A man convicted of electrocuting three hotel guests 32 years ago in Shanghai and elsewhere in the country has been sentenced to death with a reprieve in Shanghai No.2 Intermediate People's Court, local media reported Sunday.
With the sentencing of the defendant, Ai Hongguang, authorities closed the book on one of the country's more infamous unsolved murder cases.
At the time of the murders, law enforcement agencies in Shanghai and Jiangxi Province devoted massive resources to solving the crimes. Investigators interviewed more than 1,000 people and visited the scene of every subsequent death caused by electrocution.
However, they were unable to get a break in the case until national authorities combined the country's regional fingerprint databases, making it possible for investigators to match a fingerprint pulled from a crime scene at a Shanghai hotel in 1981.
Ai checked into the hotel in August 1981 under the guise of an employee from a hospital in Heilongjiang Province. Because the government hadn't yet established the country's national identification card system, he was able to stay there under an assumed name.
Ai shared the room with his first victim, Li Huijia, a purchasing clerk from a company in Qingdao, Shandong Province. It was common for travelers to share hotel rooms with strangers at the time. Li had come to Shanghai on business and was carrying 200 yuan ($32.70), which was a large sum of money in the early 1980s.
Li was found dead in the room two days later. His money and wristwatch had been stolen. There was no sign of Ai, who never checked out.
Police found a dozen burn marks on Li's neck and head and determined he had been electrocuted. They uncovered several suspicious objects in the air vents above the room, including a 7-meter piece of electric wire with two pieces of metal attached to one end.
Investigators determined that the killer connected the wire to one of the room's lamps and used it to electrocute Li. They tried to find out who shared Li's room that night, but the suspect had made up the name of the hospital he wrote on the hotel's check-in form.
Police were able to collect several fingerprints from the room's air vent. They believed the prints most likely belonged to the killer. However, the prints didn't match any of the 400,000 fingerprints that local police had on file.
Later that month, another hotel guest was attacked under similar circumstances. This time, however, the victim survived. The description he gave to police bore many similarities to the descriptions of Li's roommate given by employees from the hotel in Shanghai. The suspect was 1.7-meters-tall and had a heavy northern accent.
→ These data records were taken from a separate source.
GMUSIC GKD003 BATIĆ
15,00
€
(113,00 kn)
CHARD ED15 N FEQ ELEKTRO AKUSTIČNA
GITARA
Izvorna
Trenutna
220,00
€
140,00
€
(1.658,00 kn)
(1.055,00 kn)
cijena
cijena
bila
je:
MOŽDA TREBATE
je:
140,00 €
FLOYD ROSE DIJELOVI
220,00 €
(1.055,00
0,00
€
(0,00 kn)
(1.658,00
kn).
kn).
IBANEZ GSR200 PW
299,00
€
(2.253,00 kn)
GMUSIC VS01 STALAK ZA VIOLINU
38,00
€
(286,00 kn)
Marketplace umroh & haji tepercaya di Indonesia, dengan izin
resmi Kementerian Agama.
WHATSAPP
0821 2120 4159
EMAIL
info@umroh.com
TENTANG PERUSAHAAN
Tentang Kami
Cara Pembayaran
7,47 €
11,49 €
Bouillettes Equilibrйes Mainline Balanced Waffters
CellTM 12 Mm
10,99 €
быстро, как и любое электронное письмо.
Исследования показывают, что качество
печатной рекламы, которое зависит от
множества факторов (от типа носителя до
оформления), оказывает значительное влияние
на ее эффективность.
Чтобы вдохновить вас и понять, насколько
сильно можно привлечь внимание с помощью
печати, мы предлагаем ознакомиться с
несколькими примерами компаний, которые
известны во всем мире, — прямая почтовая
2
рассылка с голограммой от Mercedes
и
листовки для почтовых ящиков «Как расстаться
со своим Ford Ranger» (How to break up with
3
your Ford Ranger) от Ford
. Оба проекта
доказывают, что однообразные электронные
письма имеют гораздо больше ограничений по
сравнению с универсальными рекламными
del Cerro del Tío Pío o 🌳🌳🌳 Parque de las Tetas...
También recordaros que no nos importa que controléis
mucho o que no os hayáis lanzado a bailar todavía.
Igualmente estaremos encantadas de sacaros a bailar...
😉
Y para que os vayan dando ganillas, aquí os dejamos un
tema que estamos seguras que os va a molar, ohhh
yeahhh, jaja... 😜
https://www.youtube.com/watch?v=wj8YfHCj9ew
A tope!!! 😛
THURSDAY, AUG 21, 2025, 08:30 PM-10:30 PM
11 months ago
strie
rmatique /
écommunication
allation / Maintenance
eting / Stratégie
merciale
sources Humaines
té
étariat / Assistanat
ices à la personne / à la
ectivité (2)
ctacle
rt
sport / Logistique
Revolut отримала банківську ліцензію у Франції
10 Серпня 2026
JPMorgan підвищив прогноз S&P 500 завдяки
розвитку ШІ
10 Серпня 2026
In September 1981, two more people were killed in the same fashion in the cities of Shangrao and Jiujiang in Jiangxi Province.
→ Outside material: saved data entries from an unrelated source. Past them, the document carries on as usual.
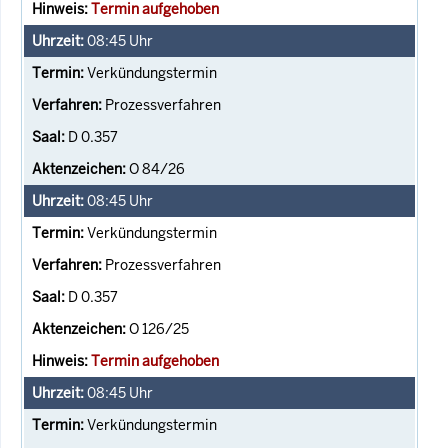
Termin aufgehoben
08:45
Uhr
Verkündungstermin
Prozessverfahren
D 0.357
O 84/26
08:45
Uhr
Verkündungstermin
Prozessverfahren
D 0.357
O 126/25
Termin aufgehoben
08:45
Uhr
Verkündungstermin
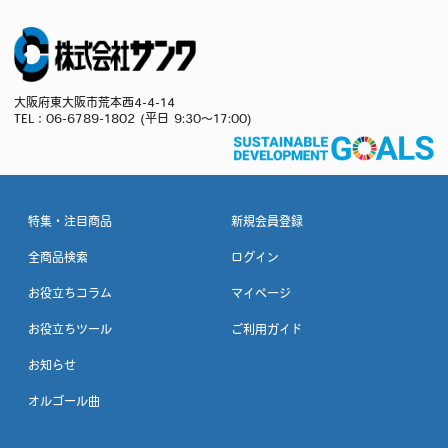
大阪府東大阪市荒本西4-4-14
TEL：
06-6789-1802
(平日 9:30～17:00)
特集・注目商品
新規会員登録
全商品検索
ログイン
お役立ちコラム
マイページ
お役立ちツール
ご利用ガイド
お知らせ
オルゴール曲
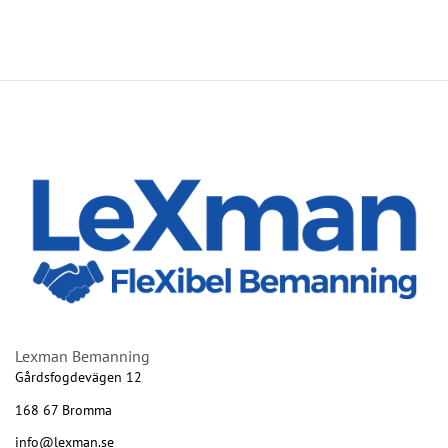
Lexman Bemanning
Gårdsfogdevägen 12
168 67 Bromma
info@lexman.se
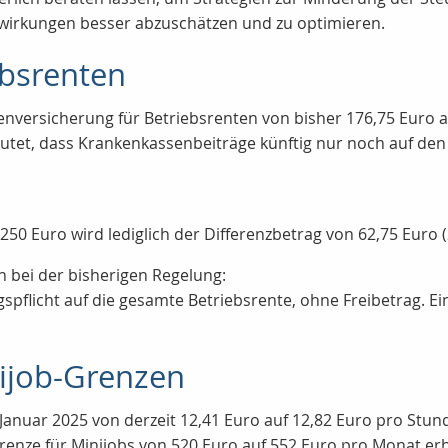
uswirkungen besser abzuschätzen und zu optimieren.
ebsrenten
kenversicherung für Betriebsrenten von bisher 176,75 Euro
eutet, dass Krankenkassenbeiträge künftig nur noch auf den
50 Euro wird lediglich der Differenzbetrag von 62,75 Euro (
h bei der bisherigen Regelung:
ragspflicht auf die gesamte Betriebsrente, ohne Freibetrag. E
ijob-Grenzen
 Januar 2025 von derzeit 12,41 Euro auf 12,82 Euro pro Stu
tgrenze für Minijobs von 520 Euro auf 552 Euro pro Monat er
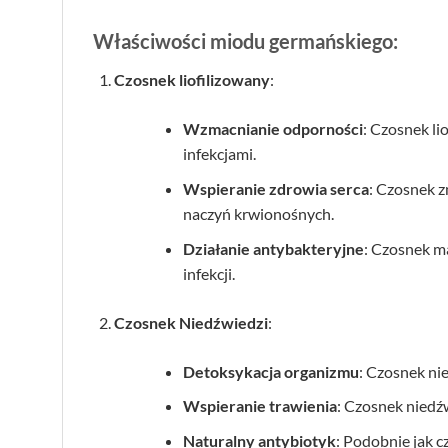
Właściwości miodu germańskiego:
Czosnek liofilizowany
:
Wzmacnianie odporności
: Czosnek l
infekcjami.
Wspieranie zdrowia serca
: Czosnek z
naczyń krwionośnych.
Działanie antybakteryjne
: Czosnek m
infekcji.
Czosnek Niedźwiedzi
:
Detoksykacja organizmu
: Czosnek ni
Wspieranie trawienia
: Czosnek niedź
Naturalny antybiotyk
: Podobnie jak c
The case stayed cold until April 2012, when a technical officer with the Shanghai police discovered a match for the hotel fingerprints in a recently created national database.
Police identified the suspect as Ai, who had been sentenced to three years in prison in 1983.
The Shanghai police sent officers to the suspect's hometown, but his family had left.
Neighbors told police that Ai often worked at construction sites. After a wide search, police finally caught Ai in a remote village in Shangrao. Ai told police that he committed the four attacks, but later withdrew his confession in court.
The court found Ai guilty based on other evidence, including the police interrogation video, similar handwriting samples and the identical fingerprints.
The court had to get special permission to prosecute the case because the 20-year statute of limitations had expired.